Smalls formed ALU in April of 2021. “Ironically they made me the face of the whole unionizing effort,” he told The Daily Beast. “So I said, ‘OK, good idea.’”

During Smalls’ arrest, an NYPD Deputy Inspector declared, “Listen, we’re going to ask you to, on behalf of Amazon—” before Smalls interrupted in surprise: “You’re protecting Amazon, now?” The cop answered, “I’m not protecting anyone. You’re trespassing.” An assistant general manager, who fired Smalls in 2020, was captured in the video looking on as police addressed his former foe.

Moments later, cops handcuffed employee organizers Brett Daniels and Jason Anthony for obstruction of government administration. The workers had challenged officers for accosting Smalls, and one officer warned Daniels not to get too close and pushed him away. Daniels appeared to push back before he was tackled. Police then frisked Smalls for weapons against a squad car and charged him with obstruction, resisting arrest and trespassing. Before he left, one officer told a worker recording the incident: “We won. You lost.”

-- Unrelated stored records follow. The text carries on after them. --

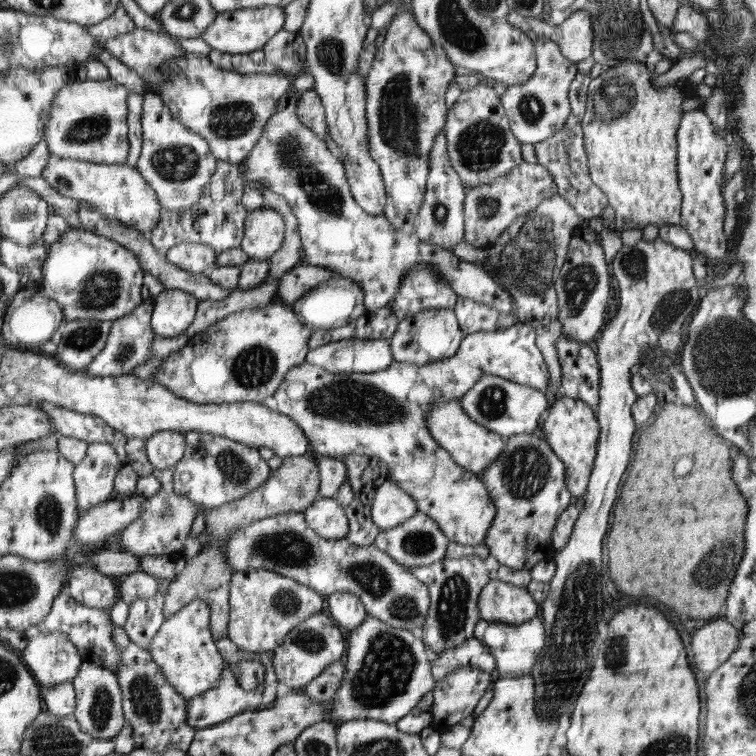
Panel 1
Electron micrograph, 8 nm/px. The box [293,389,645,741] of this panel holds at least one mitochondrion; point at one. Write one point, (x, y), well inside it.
(563, 666)

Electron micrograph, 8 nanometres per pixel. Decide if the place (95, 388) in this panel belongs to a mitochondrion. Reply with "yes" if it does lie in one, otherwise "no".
no

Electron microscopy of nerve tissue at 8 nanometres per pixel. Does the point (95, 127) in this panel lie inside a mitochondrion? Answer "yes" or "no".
yes

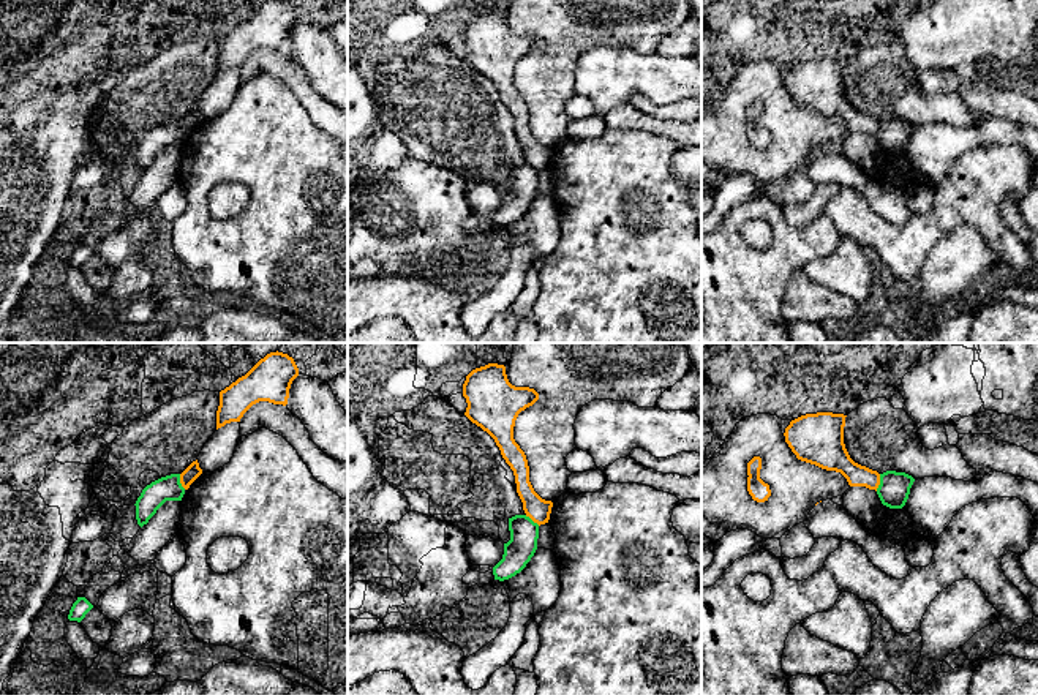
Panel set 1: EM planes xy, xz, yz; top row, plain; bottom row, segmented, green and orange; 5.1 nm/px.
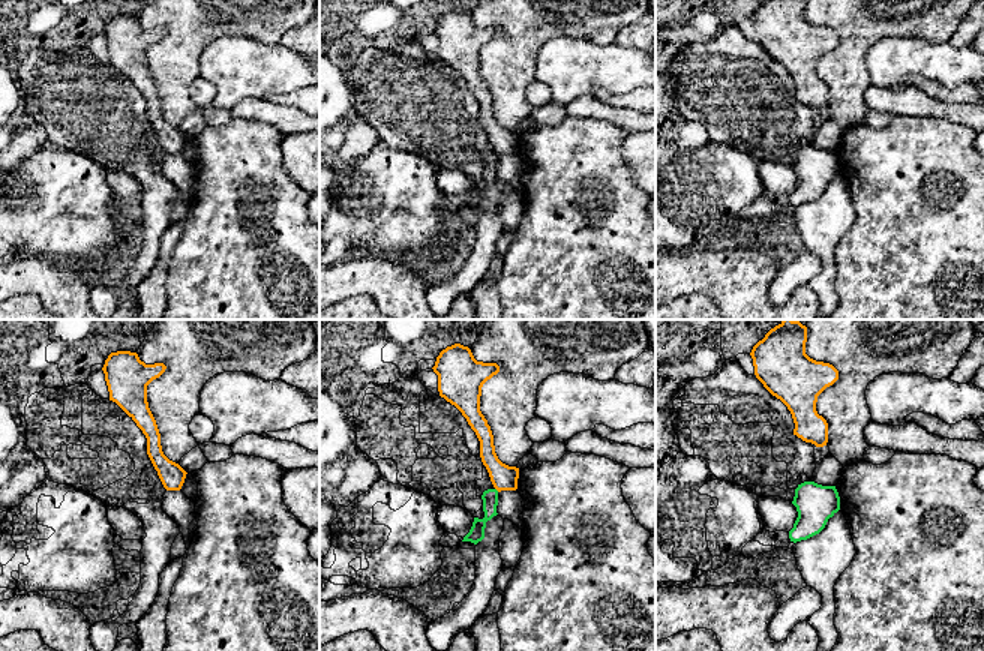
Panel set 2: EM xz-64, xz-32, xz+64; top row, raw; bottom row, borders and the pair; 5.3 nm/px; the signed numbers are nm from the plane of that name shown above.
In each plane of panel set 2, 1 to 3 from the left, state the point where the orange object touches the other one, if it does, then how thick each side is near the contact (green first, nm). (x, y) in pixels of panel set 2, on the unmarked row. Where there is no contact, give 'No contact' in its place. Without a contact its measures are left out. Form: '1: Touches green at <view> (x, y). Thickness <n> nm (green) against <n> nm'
1: No contact
2: No contact
3: No contact

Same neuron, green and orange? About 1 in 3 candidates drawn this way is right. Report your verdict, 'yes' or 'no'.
no

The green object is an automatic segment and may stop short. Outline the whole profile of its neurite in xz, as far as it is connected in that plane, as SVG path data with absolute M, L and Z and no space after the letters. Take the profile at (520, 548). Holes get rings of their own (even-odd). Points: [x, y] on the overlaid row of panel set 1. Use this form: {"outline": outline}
{"outline": "M526 515L509 518L510 540L502 559L493 567L495 580L504 581L520 573L537 550L539 524Z"}

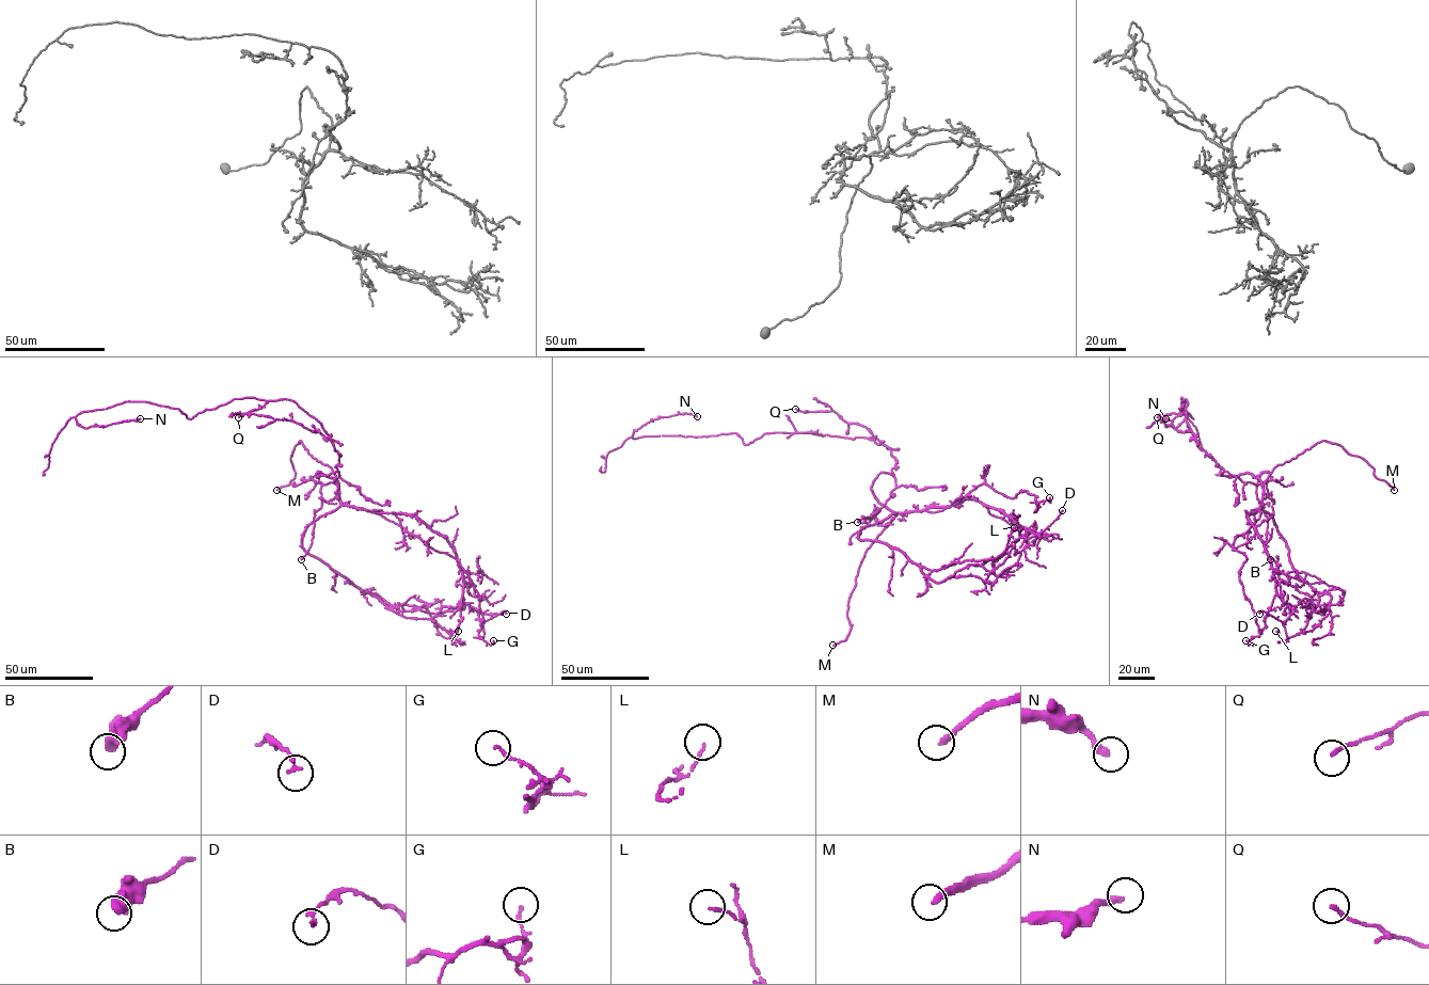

The episode marked another clash between the ALU—a crowdfunded and worker-led effort—and the $1.6-trillion multinational corporation that is America’s second-largest private employer behind Walmart. The e-commerce behemoth is simultaneously battling two historic union votes: at JFK8 and at a Bessemer, Alabama, warehouse known as BHM1. (Bessemer voted against unionization last spring, but federal labor officials ordered a do-over after finding Amazon had illegally pressured employees to reject it.)

This level of intimidation would be harder with a real union, but it’s not as if Amazon wouldn’t try. This is a very evil company and organizing it needs to be a consistent goal for the organized labor movement.